* **Aim of the task**:
Report every line of the records beneath this task that holds the string "hand".

#### Provided records

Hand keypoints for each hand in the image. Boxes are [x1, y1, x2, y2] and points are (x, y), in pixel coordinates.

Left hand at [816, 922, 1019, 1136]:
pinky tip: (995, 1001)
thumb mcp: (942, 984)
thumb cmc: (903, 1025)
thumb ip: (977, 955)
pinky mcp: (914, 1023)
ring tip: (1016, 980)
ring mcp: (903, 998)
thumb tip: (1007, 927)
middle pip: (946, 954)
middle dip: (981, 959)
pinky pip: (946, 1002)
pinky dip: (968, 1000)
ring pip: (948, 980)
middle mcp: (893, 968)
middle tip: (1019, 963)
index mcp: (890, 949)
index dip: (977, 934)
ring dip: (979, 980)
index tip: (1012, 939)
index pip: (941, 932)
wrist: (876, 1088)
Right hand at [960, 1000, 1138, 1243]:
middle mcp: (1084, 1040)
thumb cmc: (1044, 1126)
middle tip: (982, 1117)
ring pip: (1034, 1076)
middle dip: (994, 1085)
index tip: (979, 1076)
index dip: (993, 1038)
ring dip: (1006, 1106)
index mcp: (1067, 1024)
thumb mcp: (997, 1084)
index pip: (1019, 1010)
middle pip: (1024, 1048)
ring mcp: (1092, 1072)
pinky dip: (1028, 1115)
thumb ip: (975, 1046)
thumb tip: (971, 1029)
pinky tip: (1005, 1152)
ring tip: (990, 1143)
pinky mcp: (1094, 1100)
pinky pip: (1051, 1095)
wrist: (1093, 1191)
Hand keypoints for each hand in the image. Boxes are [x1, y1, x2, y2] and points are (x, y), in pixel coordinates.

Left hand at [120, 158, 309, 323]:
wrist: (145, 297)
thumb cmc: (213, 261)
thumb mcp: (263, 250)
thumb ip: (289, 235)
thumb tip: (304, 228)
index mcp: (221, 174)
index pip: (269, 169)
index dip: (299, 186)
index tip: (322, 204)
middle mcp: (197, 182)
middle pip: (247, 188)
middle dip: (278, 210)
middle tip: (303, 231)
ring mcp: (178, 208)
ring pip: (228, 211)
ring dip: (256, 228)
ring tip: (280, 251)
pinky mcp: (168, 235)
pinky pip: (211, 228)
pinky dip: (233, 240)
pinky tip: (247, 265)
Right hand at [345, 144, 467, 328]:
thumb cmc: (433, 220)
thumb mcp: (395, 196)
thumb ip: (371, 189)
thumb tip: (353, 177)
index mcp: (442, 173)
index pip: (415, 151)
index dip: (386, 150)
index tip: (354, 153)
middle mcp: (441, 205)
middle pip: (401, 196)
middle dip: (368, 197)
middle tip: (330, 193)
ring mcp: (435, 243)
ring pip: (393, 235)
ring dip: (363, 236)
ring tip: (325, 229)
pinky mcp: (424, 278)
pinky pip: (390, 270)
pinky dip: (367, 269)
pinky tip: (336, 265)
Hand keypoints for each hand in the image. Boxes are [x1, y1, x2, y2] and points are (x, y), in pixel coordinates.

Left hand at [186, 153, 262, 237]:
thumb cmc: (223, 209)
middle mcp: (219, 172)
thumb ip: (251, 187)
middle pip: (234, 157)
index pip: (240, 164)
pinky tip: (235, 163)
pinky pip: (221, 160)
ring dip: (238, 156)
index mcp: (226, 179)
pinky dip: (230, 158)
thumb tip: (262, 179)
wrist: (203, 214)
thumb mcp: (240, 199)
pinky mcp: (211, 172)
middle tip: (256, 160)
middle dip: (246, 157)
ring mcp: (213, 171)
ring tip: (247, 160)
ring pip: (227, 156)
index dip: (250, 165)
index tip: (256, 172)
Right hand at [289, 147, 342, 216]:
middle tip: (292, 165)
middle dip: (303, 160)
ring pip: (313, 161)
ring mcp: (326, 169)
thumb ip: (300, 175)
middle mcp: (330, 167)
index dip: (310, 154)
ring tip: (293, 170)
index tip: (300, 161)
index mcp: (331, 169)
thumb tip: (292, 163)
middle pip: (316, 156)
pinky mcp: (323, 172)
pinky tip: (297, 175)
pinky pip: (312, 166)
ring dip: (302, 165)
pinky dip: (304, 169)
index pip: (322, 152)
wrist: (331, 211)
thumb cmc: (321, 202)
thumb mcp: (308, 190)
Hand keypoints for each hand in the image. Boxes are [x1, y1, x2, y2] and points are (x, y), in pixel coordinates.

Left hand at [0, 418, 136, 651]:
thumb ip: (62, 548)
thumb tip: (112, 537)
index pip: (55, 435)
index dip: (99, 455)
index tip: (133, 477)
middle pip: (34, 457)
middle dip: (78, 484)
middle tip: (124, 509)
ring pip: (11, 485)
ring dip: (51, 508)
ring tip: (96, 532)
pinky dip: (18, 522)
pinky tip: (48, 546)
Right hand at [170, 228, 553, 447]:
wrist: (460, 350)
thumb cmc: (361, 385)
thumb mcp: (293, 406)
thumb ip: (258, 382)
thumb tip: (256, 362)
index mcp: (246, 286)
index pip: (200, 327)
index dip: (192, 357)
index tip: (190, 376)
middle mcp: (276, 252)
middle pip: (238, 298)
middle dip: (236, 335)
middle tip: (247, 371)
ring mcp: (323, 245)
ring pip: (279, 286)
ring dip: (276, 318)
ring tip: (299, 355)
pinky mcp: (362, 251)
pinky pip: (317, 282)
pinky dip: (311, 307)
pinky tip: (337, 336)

########

* **Output of the exercise**:
Hand keypoints for each hand in the image. Boxes are [x1, y1, x2, y2] and points are (x, y), in pixel coordinates.
Left hand at [816, 922, 1019, 1136]:
Right hand at [960, 1000, 1138, 1243]:
Hand keypoints for each hand in the image. Boxes are [x1, y1, x2, y2] and points are (x, y), in pixel coordinates.
Left hand at [120, 158, 309, 323]:
Right hand at [345, 144, 467, 328]:
Hand keypoints for each hand in the image. Boxes are [x1, y1, x2, y2] and points are (x, y), in pixel coordinates.
Left hand at [186, 153, 262, 237]:
Right hand at [289, 147, 342, 216]:
Hand keypoints for each hand in the image. Boxes are [x1, y1, x2, y2] and points are (x, y), in pixel coordinates.
Left hand at [0, 418, 136, 651]:
Right hand at [170, 228, 553, 447]:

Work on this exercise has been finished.